29 lis 2015

Zanim umrę...

Wyobraź sobie, że stoisz przed czarną tablicą, trzymasz w ręku kolorową kredę i masz na niej napisać, co chciałbyś/chciałabyś zrobić przed śmiercią? Ile czasu zajmie Ci zastanowienie się nad tym, czego najbardziej pragniesz? A może jest rzecz, o której marzysz od dawna i napiszesz ją bez problemu?
Cztery lata temu w Nowym Orleanie Candy Chang zapoczątkowała cudowną inicjatywę, która szybko rozpowszechniła się na całym świecie. Zwyczajna-niezwyczajna czarna tablica pozwalająca podzielić się tym, co jest dla nas ważne. Taka tablica dotarła również do naszej stolicy. Sama postanowiłam skorzystać z okazji i dodać coś od siebie. Przyznaję, że znalezienie kawałka wolnej przestrzeni wśród imponującej ilości kolorowych wpisów nie było łatwe. Ostatecznie udało się i napisałam to, o czym marzę.

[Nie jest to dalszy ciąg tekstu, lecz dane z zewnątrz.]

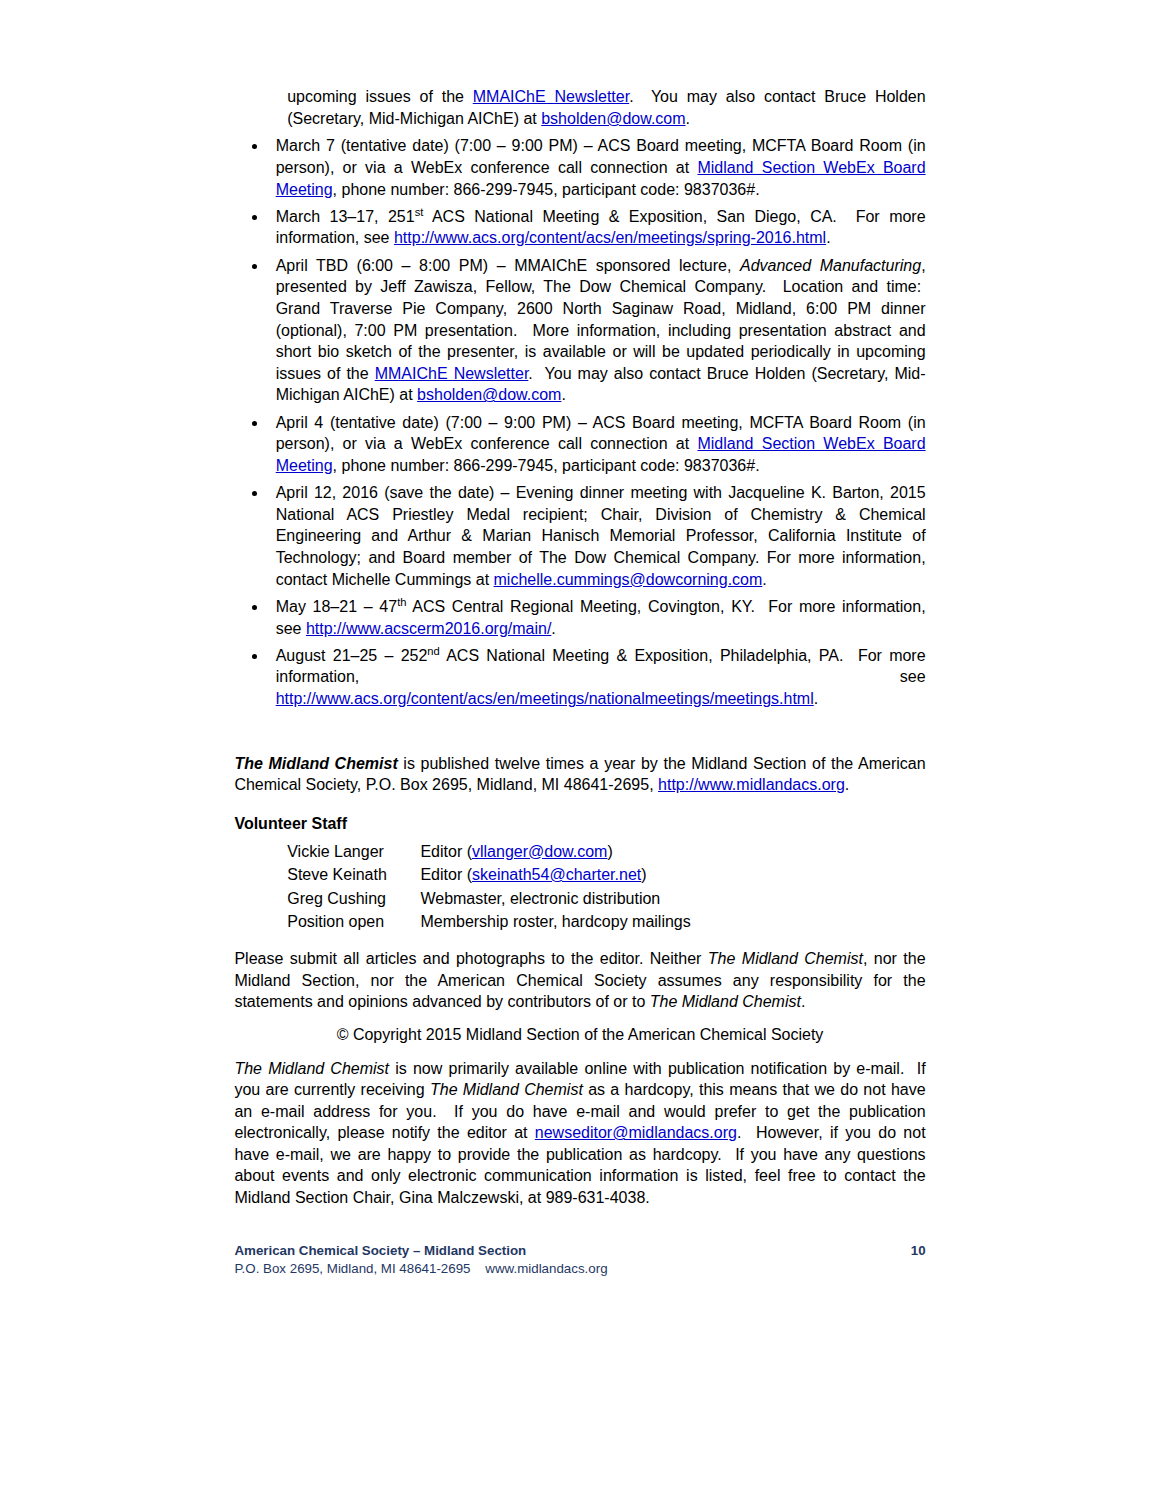upcoming issues of the MMAIChE Newsletter. You may also contact Bruce Holden (Secretary, Mid-Michigan AIChE) at bsholden@dow.com.
March 7 (tentative date) (7:00 – 9:00 PM) – ACS Board meeting, MCFTA Board Room (in person), or via a WebEx conference call connection at Midland Section WebEx Board Meeting, phone number: 866-299-7945, participant code: 9837036#.
March 13–17, 251st ACS National Meeting & Exposition, San Diego, CA. For more information, see http://www.acs.org/content/acs/en/meetings/spring-2016.html.
April TBD (6:00 – 8:00 PM) – MMAIChE sponsored lecture, Advanced Manufacturing, presented by Jeff Zawisza, Fellow, The Dow Chemical Company. Location and time: Grand Traverse Pie Company, 2600 North Saginaw Road, Midland, 6:00 PM dinner (optional), 7:00 PM presentation. More information, including presentation abstract and short bio sketch of the presenter, is available or will be updated periodically in upcoming issues of the MMAIChE Newsletter. You may also contact Bruce Holden (Secretary, Mid-Michigan AIChE) at bsholden@dow.com.
April 4 (tentative date) (7:00 – 9:00 PM) – ACS Board meeting, MCFTA Board Room (in person), or via a WebEx conference call connection at Midland Section WebEx Board Meeting, phone number: 866-299-7945, participant code: 9837036#.
April 12, 2016 (save the date) – Evening dinner meeting with Jacqueline K. Barton, 2015 National ACS Priestley Medal recipient; Chair, Division of Chemistry & Chemical Engineering and Arthur & Marian Hanisch Memorial Professor, California Institute of Technology; and Board member of The Dow Chemical Company. For more information, contact Michelle Cummings at michelle.cummings@dowcorning.com.
May 18–21 – 47th ACS Central Regional Meeting, Covington, KY. For more information, see http://www.acscerm2016.org/main/.
August 21–25 – 252nd ACS National Meeting & Exposition, Philadelphia, PA. For more information, see http://www.acs.org/content/acs/en/meetings/nationalmeetings/meetings.html.
The Midland Chemist is published twelve times a year by the Midland Section of the American Chemical Society, P.O. Box 2695, Midland, MI 48641-2695, http://www.midlandacs.org.
Volunteer Staff
| Vickie Langer | Editor ( vllanger@dow.com ) |
| Steve Keinath | Editor ( skeinath54@charter.net ) |
| Greg Cushing | Webmaster, electronic distribution |
| Position open | Membership roster, hardcopy mailings |
Please submit all articles and photographs to the editor. Neither The Midland Chemist, nor the Midland Section, nor the American Chemical Society assumes any responsibility for the statements and opinions advanced by contributors of or to The Midland Chemist.
© Copyright 2015 Midland Section of the American Chemical Society
The Midland Chemist is now primarily available online with publication notification by e-mail. If you are currently receiving The Midland Chemist as a hardcopy, this means that we do not have an e-mail address for you. If you do have e-mail and would prefer to get the publication electronically, please notify the editor at newseditor@midlandacs.org. However, if you do not have e-mail, we are happy to provide the publication as hardcopy. If you have any questions about events and only electronic communication information is listed, feel free to contact the Midland Section Chair, Gina Malczewski, at 989-631-4038.
10
American Chemical Society – Midland Section
P.O. Box 2695, Midland, MI 48641-2695 www.midlandacs.org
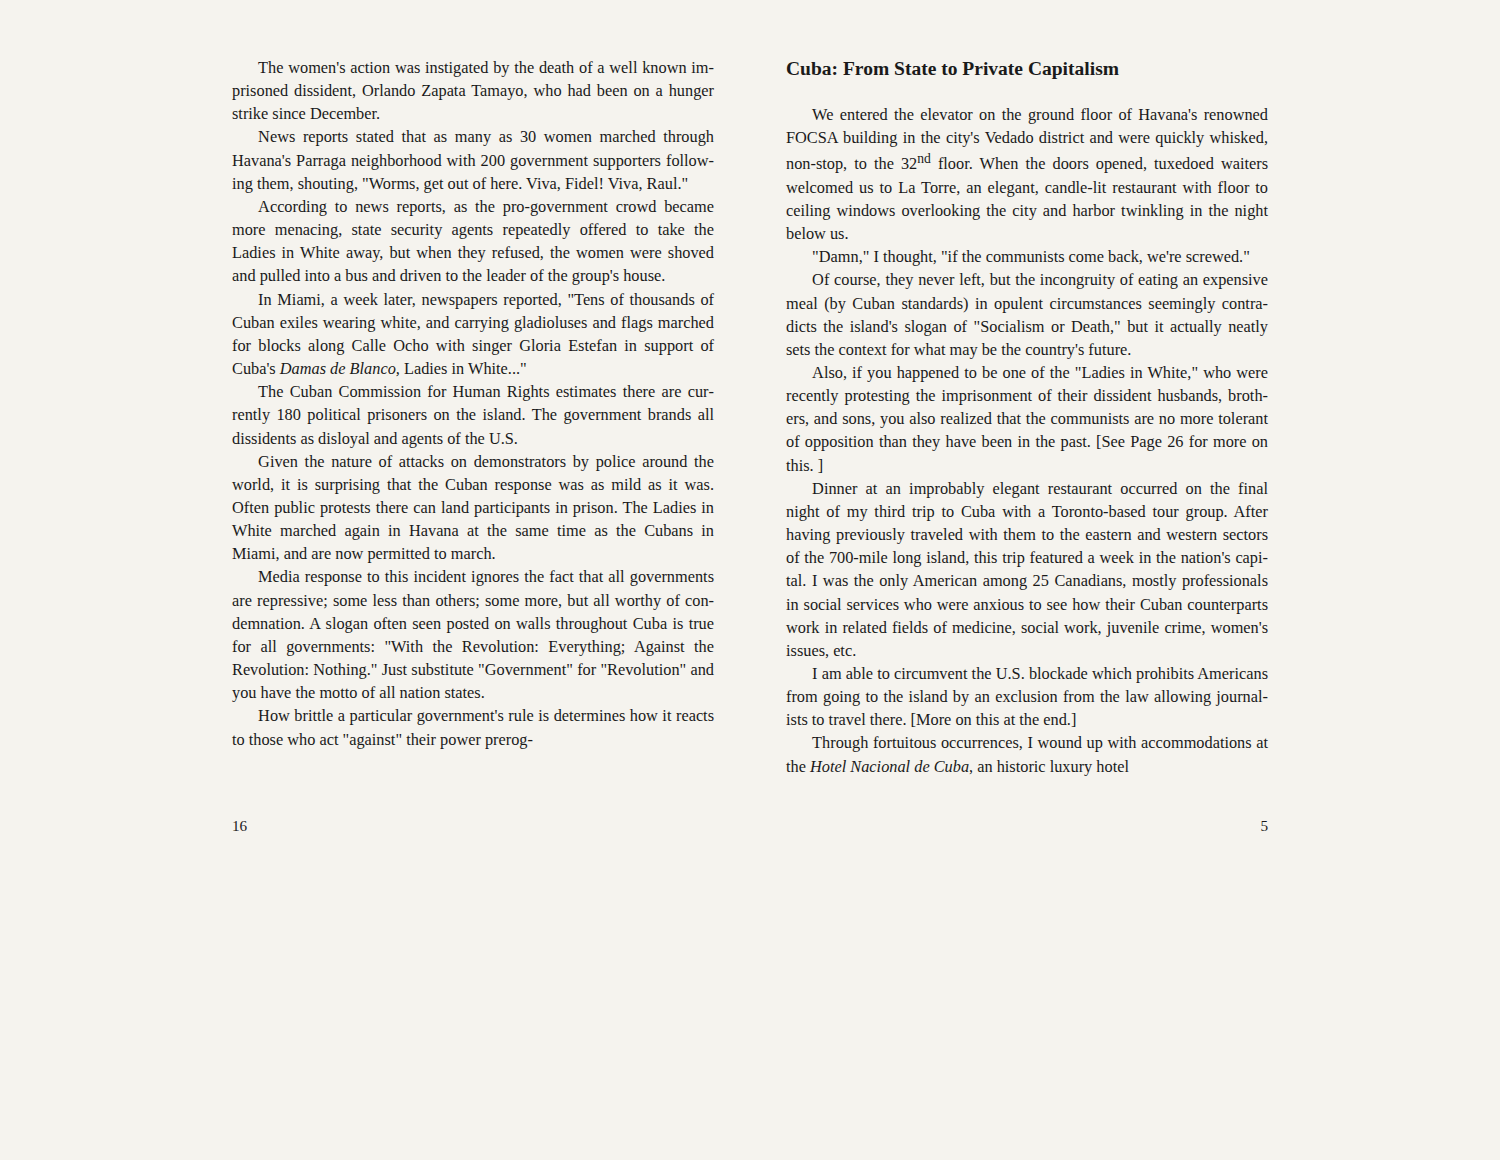The women's action was instigated by the death of a well known imprisoned dissident, Orlando Zapata Tamayo, who had been on a hunger strike since December.
News reports stated that as many as 30 women marched through Havana's Parraga neighborhood with 200 government supporters following them, shouting, "Worms, get out of here. Viva, Fidel! Viva, Raul."
According to news reports, as the pro-government crowd became more menacing, state security agents repeatedly offered to take the Ladies in White away, but when they refused, the women were shoved and pulled into a bus and driven to the leader of the group's house.
In Miami, a week later, newspapers reported, "Tens of thousands of Cuban exiles wearing white, and carrying gladioluses and flags marched for blocks along Calle Ocho with singer Gloria Estefan in support of Cuba's Damas de Blanco, Ladies in White..."
The Cuban Commission for Human Rights estimates there are currently 180 political prisoners on the island. The government brands all dissidents as disloyal and agents of the U.S.
Given the nature of attacks on demonstrators by police around the world, it is surprising that the Cuban response was as mild as it was. Often public protests there can land participants in prison. The Ladies in White marched again in Havana at the same time as the Cubans in Miami, and are now permitted to march.
Media response to this incident ignores the fact that all governments are repressive; some less than others; some more, but all worthy of condemnation. A slogan often seen posted on walls throughout Cuba is true for all governments: "With the Revolution: Everything; Against the Revolution: Nothing." Just substitute "Government" for "Revolution" and you have the motto of all nation states.
How brittle a particular government's rule is determines how it reacts to those who act "against" their power prerog-
16
Cuba: From State to Private Capitalism
We entered the elevator on the ground floor of Havana's renowned FOCSA building in the city's Vedado district and were quickly whisked, non-stop, to the 32nd floor. When the doors opened, tuxedoed waiters welcomed us to La Torre, an elegant, candle-lit restaurant with floor to ceiling windows overlooking the city and harbor twinkling in the night below us.
"Damn," I thought, "if the communists come back, we're screwed."
Of course, they never left, but the incongruity of eating an expensive meal (by Cuban standards) in opulent circumstances seemingly contradicts the island's slogan of "Socialism or Death," but it actually neatly sets the context for what may be the country's future.
Also, if you happened to be one of the "Ladies in White," who were recently protesting the imprisonment of their dissident husbands, brothers, and sons, you also realized that the communists are no more tolerant of opposition than they have been in the past. [See Page 26 for more on this. ]
Dinner at an improbably elegant restaurant occurred on the final night of my third trip to Cuba with a Toronto-based tour group. After having previously traveled with them to the eastern and western sectors of the 700-mile long island, this trip featured a week in the nation's capital. I was the only American among 25 Canadians, mostly professionals in social services who were anxious to see how their Cuban counterparts work in related fields of medicine, social work, juvenile crime, women's issues, etc.
I am able to circumvent the U.S. blockade which prohibits Americans from going to the island by an exclusion from the law allowing journalists to travel there. [More on this at the end.]
Through fortuitous occurrences, I wound up with accommodations at the Hotel Nacional de Cuba, an historic luxury hotel
5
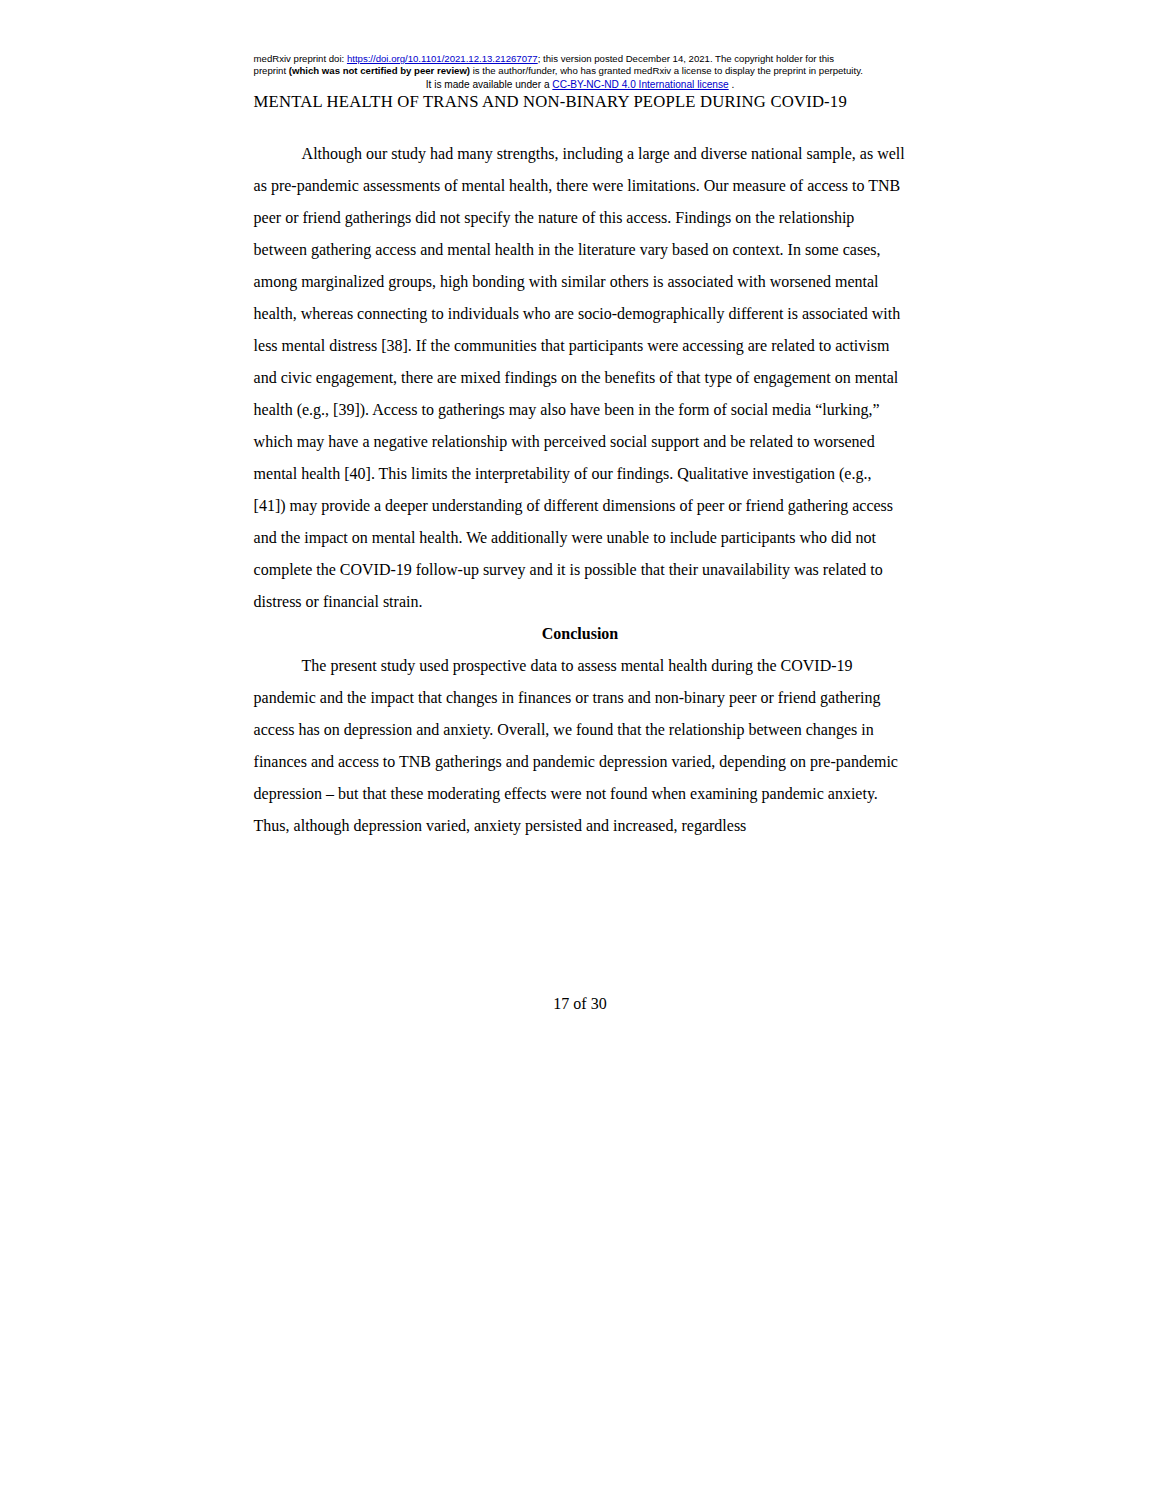medRxiv preprint doi: https://doi.org/10.1101/2021.12.13.21267077; this version posted December 14, 2021. The copyright holder for this
preprint (which was not certified by peer review) is the author/funder, who has granted medRxiv a license to display the preprint in perpetuity.
It is made available under a CC-BY-NC-ND 4.0 International license .
MENTAL HEALTH OF TRANS AND NON-BINARY PEOPLE DURING COVID-19
Although our study had many strengths, including a large and diverse national sample, as well as pre-pandemic assessments of mental health, there were limitations. Our measure of access to TNB peer or friend gatherings did not specify the nature of this access. Findings on the relationship between gathering access and mental health in the literature vary based on context. In some cases, among marginalized groups, high bonding with similar others is associated with worsened mental health, whereas connecting to individuals who are socio-demographically different is associated with less mental distress [38]. If the communities that participants were accessing are related to activism and civic engagement, there are mixed findings on the benefits of that type of engagement on mental health (e.g., [39]). Access to gatherings may also have been in the form of social media “lurking,” which may have a negative relationship with perceived social support and be related to worsened mental health [40]. This limits the interpretability of our findings. Qualitative investigation (e.g., [41]) may provide a deeper understanding of different dimensions of peer or friend gathering access and the impact on mental health. We additionally were unable to include participants who did not complete the COVID-19 follow-up survey and it is possible that their unavailability was related to distress or financial strain.
Conclusion
The present study used prospective data to assess mental health during the COVID-19 pandemic and the impact that changes in finances or trans and non-binary peer or friend gathering access has on depression and anxiety. Overall, we found that the relationship between changes in finances and access to TNB gatherings and pandemic depression varied, depending on pre-pandemic depression – but that these moderating effects were not found when examining pandemic anxiety. Thus, although depression varied, anxiety persisted and increased, regardless
17 of 30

Wyobraź sobie, że siedzisz przed pustą kartką papieru i trzymasz w ręku długopis. Masz wypisać 20, 30, 50 albo 100 życiowych wyzwań. Z pewnością kilka pierwszych punktów uda Ci się napisać bez problemu. Później zaczniesz zastanawiać się nad tym, co możesz jeszcze na niej umieścić. Po kilkunastu minutach bezczynnego siedzenia z rezygnacją odłożysz długopis i pozostawisz niedokończoną listę, z myślą, że dopiszesz coś jutro, za tydzień, za miesiąc itd. 
W wakacje zabrałam się za sporządzanie własnej listy życiowych wyzwań. W zeszycie wypisałam liczby od jednego do stu. Aktualnie na mojej liście znajduje się pięćdziesiąt wyzwań, ale mam nadzieję, że wkrótce podwoję tę liczbę. Wśród nich są cele naukowe i zawodowe, podróże do miejsc, które chciałabym zwiedzić, wydarzenia kulturowe, w których fajnie byłoby wziąć udział, jak również marzenia bardziej przyziemne, czyli rzeczy, które chciałabym po prostu mieć (dobry argument, aby nauczyć się oszczędzać). Kilka rzeczy z listy jest w trakcie realizacji, jednak jeszcze daleko do tego, abym mogła je odhaczyć i cieszyć się ze spełnionego wyzwania. Mimo wszystko cudowne jest to, że mogę do czegoś dążyć, a wysiłek w to włożony może zaowocować sukcesem i radością :)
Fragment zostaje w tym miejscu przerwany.